* YOUR GOAL:
Reproduce every line of the items below word for word, with no changes.
══════════════════════════════
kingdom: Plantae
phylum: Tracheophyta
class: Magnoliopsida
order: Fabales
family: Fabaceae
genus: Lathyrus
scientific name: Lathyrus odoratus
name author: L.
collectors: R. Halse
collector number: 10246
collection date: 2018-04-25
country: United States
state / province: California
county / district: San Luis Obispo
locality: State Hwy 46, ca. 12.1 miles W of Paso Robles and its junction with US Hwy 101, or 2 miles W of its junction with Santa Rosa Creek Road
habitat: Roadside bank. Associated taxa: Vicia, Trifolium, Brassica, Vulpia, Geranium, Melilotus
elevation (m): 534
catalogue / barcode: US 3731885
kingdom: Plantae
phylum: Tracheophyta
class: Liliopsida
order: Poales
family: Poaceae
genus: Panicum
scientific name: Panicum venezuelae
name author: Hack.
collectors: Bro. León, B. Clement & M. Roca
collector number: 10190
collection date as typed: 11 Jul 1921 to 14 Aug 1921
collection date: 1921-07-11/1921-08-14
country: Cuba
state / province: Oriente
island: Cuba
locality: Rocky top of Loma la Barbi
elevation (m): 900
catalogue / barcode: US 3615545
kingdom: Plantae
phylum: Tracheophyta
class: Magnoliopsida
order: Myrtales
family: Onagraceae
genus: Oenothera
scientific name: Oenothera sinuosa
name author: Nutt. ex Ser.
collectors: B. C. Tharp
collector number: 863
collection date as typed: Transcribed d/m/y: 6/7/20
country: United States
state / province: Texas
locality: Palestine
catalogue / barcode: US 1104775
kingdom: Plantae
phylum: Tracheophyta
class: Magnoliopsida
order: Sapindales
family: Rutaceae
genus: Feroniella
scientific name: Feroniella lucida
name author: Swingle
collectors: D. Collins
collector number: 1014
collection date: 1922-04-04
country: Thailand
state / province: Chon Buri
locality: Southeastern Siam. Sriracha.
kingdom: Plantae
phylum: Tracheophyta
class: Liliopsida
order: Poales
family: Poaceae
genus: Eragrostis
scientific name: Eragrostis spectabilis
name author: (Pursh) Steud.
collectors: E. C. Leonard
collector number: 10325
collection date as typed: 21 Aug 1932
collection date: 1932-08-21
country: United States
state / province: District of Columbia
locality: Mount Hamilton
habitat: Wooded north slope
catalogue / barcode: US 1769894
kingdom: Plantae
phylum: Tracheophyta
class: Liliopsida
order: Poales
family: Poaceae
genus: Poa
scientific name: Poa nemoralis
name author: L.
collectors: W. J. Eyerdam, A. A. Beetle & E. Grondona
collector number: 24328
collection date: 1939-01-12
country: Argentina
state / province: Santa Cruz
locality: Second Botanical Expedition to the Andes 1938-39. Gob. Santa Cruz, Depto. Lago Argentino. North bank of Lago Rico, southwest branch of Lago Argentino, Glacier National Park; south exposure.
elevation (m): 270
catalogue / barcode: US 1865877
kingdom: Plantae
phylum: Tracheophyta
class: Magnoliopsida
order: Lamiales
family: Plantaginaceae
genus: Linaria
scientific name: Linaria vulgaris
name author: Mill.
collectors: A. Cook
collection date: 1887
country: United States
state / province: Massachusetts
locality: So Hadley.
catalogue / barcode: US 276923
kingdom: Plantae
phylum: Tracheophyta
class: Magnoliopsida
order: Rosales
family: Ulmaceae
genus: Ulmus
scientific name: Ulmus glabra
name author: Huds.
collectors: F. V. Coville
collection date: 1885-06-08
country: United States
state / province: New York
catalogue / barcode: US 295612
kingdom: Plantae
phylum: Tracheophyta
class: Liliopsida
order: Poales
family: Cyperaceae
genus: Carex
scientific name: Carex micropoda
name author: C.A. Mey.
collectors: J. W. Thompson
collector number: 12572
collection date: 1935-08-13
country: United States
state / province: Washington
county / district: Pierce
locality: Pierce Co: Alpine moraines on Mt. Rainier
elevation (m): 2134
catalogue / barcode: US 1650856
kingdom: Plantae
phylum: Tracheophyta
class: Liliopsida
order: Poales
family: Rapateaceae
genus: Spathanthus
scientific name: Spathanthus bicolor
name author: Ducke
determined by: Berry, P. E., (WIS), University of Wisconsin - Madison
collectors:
══════════════════════════════
* TASK OUTPUT:
kingdom: Plantae
phylum: Tracheophyta
class: Magnoliopsida
order: Fabales
family: Fabaceae
genus: Lathyrus
scientific name: Lathyrus odoratus
name author: L.
collectors: R. Halse
collector number: 10246
collection date: 2018-04-25
country: United States
state / province: California
county / district: San Luis Obispo
locality: State Hwy 46, ca. 12.1 miles W of Paso Robles and its junction with US Hwy 101, or 2 miles W of its junction with Santa Rosa Creek Road
habitat: Roadside bank. Associated taxa: Vicia, Trifolium, Brassica, Vulpia, Geranium, Melilotus
elevation (m): 534
catalogue / barcode: US 3731885
kingdom: Plantae
phylum: Tracheophyta
class: Liliopsida
order: Poales
family: Poaceae
genus: Panicum
scientific name: Panicum venezuelae
name author: Hack.
collectors: Bro. León, B. Clement & M. Roca
collector number: 10190
collection date as typed: 11 Jul 1921 to 14 Aug 1921
collection date: 1921-07-11/1921-08-14
country: Cuba
state / province: Oriente
island: Cuba
locality: Rocky top of Loma la Barbi
elevation (m): 900
catalogue / barcode: US 3615545
kingdom: Plantae
phylum: Tracheophyta
class: Magnoliopsida
order: Myrtales
family: Onagraceae
genus: Oenothera
scientific name: Oenothera sinuosa
name author: Nutt. ex Ser.
collectors: B. C. Tharp
collector number: 863
collection date as typed: Transcribed d/m/y: 6/7/20
country: United States
state / province: Texas
locality: Palestine
catalogue / barcode: US 1104775
kingdom: Plantae
phylum: Tracheophyta
class: Magnoliopsida
order: Sapindales
family: Rutaceae
genus: Feroniella
scientific name: Feroniella lucida
name author: Swingle
collectors: D. Collins
collector number: 1014
collection date: 1922-04-04
country: Thailand
state / province: Chon Buri
locality: Southeastern Siam. Sriracha.
kingdom: Plantae
phylum: Tracheophyta
class: Liliopsida
order: Poales
family: Poaceae
genus: Eragrostis
scientific name: Eragrostis spectabilis
name author: (Pursh) Steud.
collectors: E. C. Leonard
collector number: 10325
collection date as typed: 21 Aug 1932
collection date: 1932-08-21
country: United States
state / province: District of Columbia
locality: Mount Hamilton
habitat: Wooded north slope
catalogue / barcode: US 1769894
kingdom: Plantae
phylum: Tracheophyta
class: Liliopsida
order: Poales
family: Poaceae
genus: Poa
scientific name: Poa nemoralis
name author: L.
collectors: W. J. Eyerdam, A. A. Beetle & E. Grondona
collector number: 24328
collection date: 1939-01-12
country: Argentina
state / province: Santa Cruz
locality: Second Botanical Expedition to the Andes 1938-39. Gob. Santa Cruz, Depto. Lago Argentino. North bank of Lago Rico, southwest branch of Lago Argentino, Glacier National Park; south exposure.
elevation (m): 270
catalogue / barcode: US 1865877
kingdom: Plantae
phylum: Tracheophyta
class: Magnoliopsida
order: Lamiales
family: Plantaginaceae
genus: Linaria
scientific name: Linaria vulgaris
name author: Mill.
collectors: A. Cook
collection date: 1887
country: United States
state / province: Massachusetts
locality: So Hadley.
catalogue / barcode: US 276923
kingdom: Plantae
phylum: Tracheophyta
class: Magnoliopsida
order: Rosales
family: Ulmaceae
genus: Ulmus
scientific name: Ulmus glabra
name author: Huds.
collectors: F. V. Coville
collection date: 1885-06-08
country: United States
state / province: New York
catalogue / barcode: US 295612
kingdom: Plantae
phylum: Tracheophyta
class: Liliopsida
order: Poales
family: Cyperaceae
genus: Carex
scientific name: Carex micropoda
name author: C.A. Mey.
collectors: J. W. Thompson
collector number: 12572
collection date: 1935-08-13
country: United States
state / province: Washington
county / district: Pierce
locality: Pierce Co: Alpine moraines on Mt. Rainier
elevation (m): 2134
catalogue / barcode: US 1650856
kingdom: Plantae
phylum: Tracheophyta
class: Liliopsida
order: Poales
family: Rapateaceae
genus: Spathanthus
scientific name: Spathanthus bicolor
name author: Ducke
determined by: Berry, P. E., (WIS), University of Wisconsin - Madison
collectors:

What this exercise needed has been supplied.